Unfortunately, my schedule didn't permit staying the entire length of the Nexus Gaming Alliance's Saturday tournament. Rather than risk dropping out late in the competition, I observed from the sidelines and learned a little about what made the assembled battlers tick.
The tournament was held in one of the convention's two video game rooms. It was set up for rhythm games such as Pop'n Music, Dance Dance Revolution, and Taiko no Tatsujin. Cat-eared ravers, Magic players waiting for their next tournament, and other half-costumed gamers drifted through the room, putting on bold displays of coordination and sound. Conflicting Bemani machines made communication in the room difficult. The fire of battle would have to serve in the stead of more nuanced conversation. Trainers shouted to one another before each battle before falling into silent concentration.
Twenty-two pokémon trainers participated. They ranged from middle-schoolers to adults in their mid-20s.
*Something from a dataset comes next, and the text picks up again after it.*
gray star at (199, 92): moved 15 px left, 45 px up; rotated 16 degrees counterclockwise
There were slightly more males than females. Overall, it was a diverse crowd competing for a diverse selection of prizes.
The tournament's grand prize was a four-day pass to Gen Con 2012 (~$80). Other winners received a draw from NGA's prize bin, which was filled with swag from sponsors and donations from the alliance. Red Bull was NGA's newest sponsor: everyone who placed in the tournament received a can of energy drink.
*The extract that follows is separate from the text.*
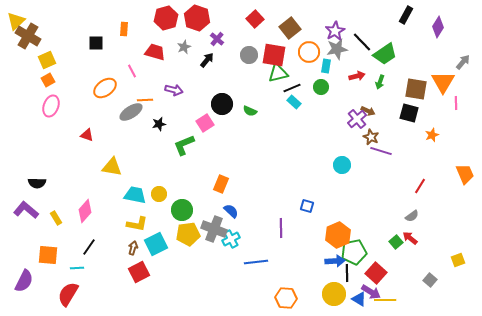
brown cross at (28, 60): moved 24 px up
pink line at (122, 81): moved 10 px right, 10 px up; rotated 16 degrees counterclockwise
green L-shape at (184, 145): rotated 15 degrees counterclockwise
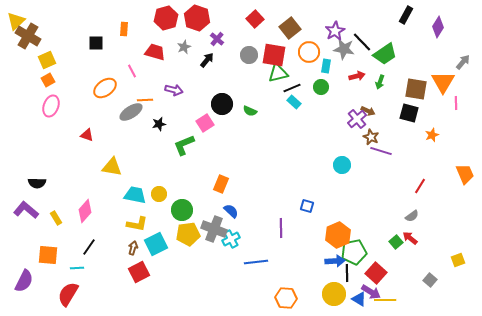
gray star at (337, 49): moved 7 px right; rotated 20 degrees clockwise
Fonzi, the tournament's organizer, kept a cool head despite the noise and difficulty in keeping tabs on all the participants. He's been running Pokémon tournaments for the past year, starting with Pokémon Diamond, Pearl, and Platinum. When Pokemon Black and White 2 come out, he plans to move on to the newer games.
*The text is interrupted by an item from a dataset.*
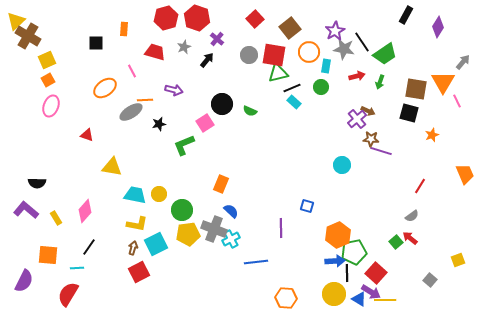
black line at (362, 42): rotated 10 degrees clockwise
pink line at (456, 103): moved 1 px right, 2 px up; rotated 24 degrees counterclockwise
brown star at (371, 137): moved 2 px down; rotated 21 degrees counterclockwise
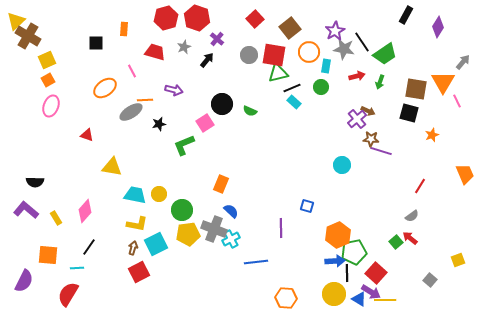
black semicircle at (37, 183): moved 2 px left, 1 px up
Fonzi assured me that had I entered, my team wouldn't be entirely at the mercy of graduates from Smogon University. He explained how the typical NGA tournament has a wide range of participants. Their earliest Pokémon tournaments were "heavily influenced and heavily involved in upper-level play," but younger attendees encouraged more utilitarian rules. Now, NGA provides a strict list of rules to promote play balance.
Although I couldn't stay long, the tournament seemed like a lot of fun. Trainers had a chance to show off their favorite pokeymans, meet fellow enthusiasts, and compete in digital bloodsports. From my limited sample, NGA is succeeding in their efforts "to bring amazing games to people they can't find anywhere else."